Which is why I come back to the idea of the AVOD tier having a decent amount of older HBO originals (ad-free). It might include the entire run of GoT, Girls, and The Sopranos but only have the first season of Barry and Succession. For new HBO series, the first episode would be available for sampling but nothing else. They could call that tier HBO Max Lite or some such and still distribute it via the same HBO Max app under the main HBO Max brand. And yes, I would also see some amount of feature differentiation between the two tiers, e.g. 4K HDR, downloads, possibly number of simultaneous streams.
Zack Snyder's Justice League hits HBO Max on March 18, 2021 as a single full film.
Full Official Trailer for Zack Snyder's Justice League released today
Cinemax Original series The Kick and Banshee will be available on HBO Max through the HBO service. (These will be available outside the HBO Max app like DirecTV On Demand, Prime Video Channels w/HBO, etc.)
Cinemax Originals currently on HBO Max through HBO
Cinemax Originals coming soon to HBO Max through HBO
The Kick (Saturday, Feb. 20)
Banshee (Tuesday, Feb. 23)
Cinemax Originals still exclusive to Cinemax
WarnerMedia has amended the international release plan for Zack Snyder's Justice League. In Canada, the film will stream exclusively on Crave + HBO, in markets where WarnerMedia operates an HBO outlet the film will stream there. (For Latin America this is new since Warners was initially planning on holding the Snyder Cut until the proper launch of HBO Max in the region.) Other areas will be announced within the next few weeks.

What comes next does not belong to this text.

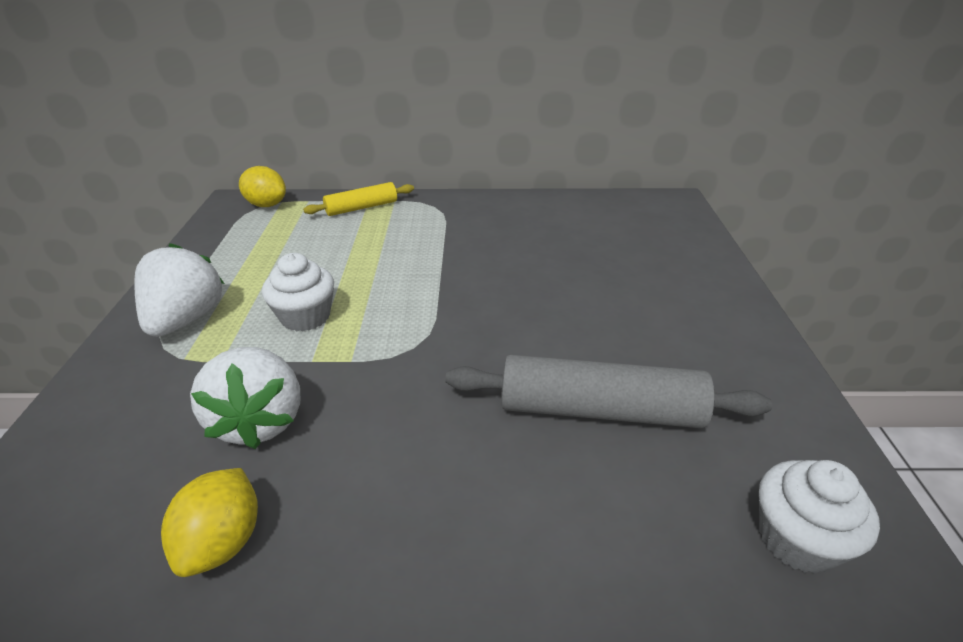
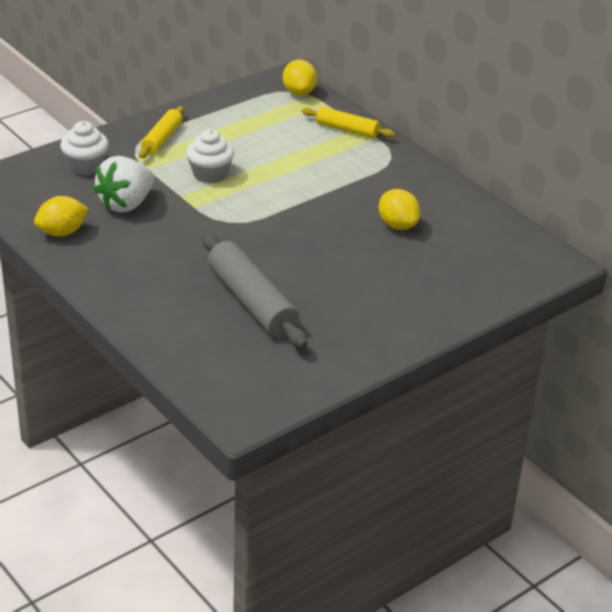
camera: 50 degrees right, 0 degrees up
(186, 319) = (162, 139): white strawberry -> yellow rolling pin
(543, 246) = (397, 225): none -> yellow lemon
(797, 539) = (229, 384): white cupcake -> white cupcake (85, 166)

Depending on existing deals the movie could go to a Buy/Rent model or stream on an SVOD partner where HBO does not operate.
I thought we might see this happen after Warrior and C.B. Strike were added to HBO. One reason why I think they're doing it is that HBO is kinda starving for fresh English-language scripted series content right now due to last year's pandemic filming shutdown. Lately, the new stuff showing up on HBO is either docs or foreign-language scripted.

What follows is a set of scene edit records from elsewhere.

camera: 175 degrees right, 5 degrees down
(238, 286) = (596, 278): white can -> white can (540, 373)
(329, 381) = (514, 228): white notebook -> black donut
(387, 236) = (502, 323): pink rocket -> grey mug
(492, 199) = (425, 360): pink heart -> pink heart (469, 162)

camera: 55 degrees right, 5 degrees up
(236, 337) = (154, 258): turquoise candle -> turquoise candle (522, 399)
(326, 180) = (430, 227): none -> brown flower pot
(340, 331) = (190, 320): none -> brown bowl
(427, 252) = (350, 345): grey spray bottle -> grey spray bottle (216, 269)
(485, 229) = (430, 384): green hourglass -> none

I've got C.B. Strike on my watchlist. (Will probably start it after I finish Perpetual Grace, Ltd. on Epix here soon.) I remember watching the first ep of Banshee a long time ago and it was good, so that's a maybe for me. I'd like to check out Jett. I like Carla Gugino. Jett and Warrior were the only two Cinemax Originals that hadn't been cancelled (aside from foreign import Trackers), so if either got enough viewership on HBO/HBO Max, it's possible that they get renewed as Max Originals. Warner has already shifted Search Party over from being a TBS Original to a Max Original.

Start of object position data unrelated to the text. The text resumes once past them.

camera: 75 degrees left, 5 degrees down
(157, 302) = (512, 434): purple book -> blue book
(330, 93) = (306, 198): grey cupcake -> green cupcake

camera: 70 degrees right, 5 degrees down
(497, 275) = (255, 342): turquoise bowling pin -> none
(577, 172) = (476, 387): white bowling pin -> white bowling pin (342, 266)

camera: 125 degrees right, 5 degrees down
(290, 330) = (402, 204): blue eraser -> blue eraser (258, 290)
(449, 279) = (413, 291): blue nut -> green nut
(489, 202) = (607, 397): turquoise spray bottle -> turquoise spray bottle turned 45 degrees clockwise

Anyhow, it looks like my prescription for Cinemax may be in play: shift its originals over to HBO Max or license them out to other services, then pull them completely off Cinemax and return it back to its roots as a set of cable channels solely airing uncut, commercial-free theatrical movies. I'd go further and only shift recent films from HBO to Cinemax for the last two months of their pay-one window, while keeping them on HBO Max for the full window. The bulk of the Cinemax library would just be older movies that aren't on any of the HBO linear channels that month (although some of them may be streaming on HBO Max). In this way, Cinemax would continue to be a complement to HBO on the cable dial but wouldn't really compete with HBO Max. Sell it to cable TV subscribers for $5-6 per month a la carte (or maybe in an add-on bundle with TCM, like Comcast's $10/mo More Sports & Entertainment package). Also try to get MVPDs to add it into the top-level basic cable channel package (e.g. Comcast's Preferred, Charter's Gold). In other words, make Cinemax the step-down service to HBO in the same way that Encore was to Starz.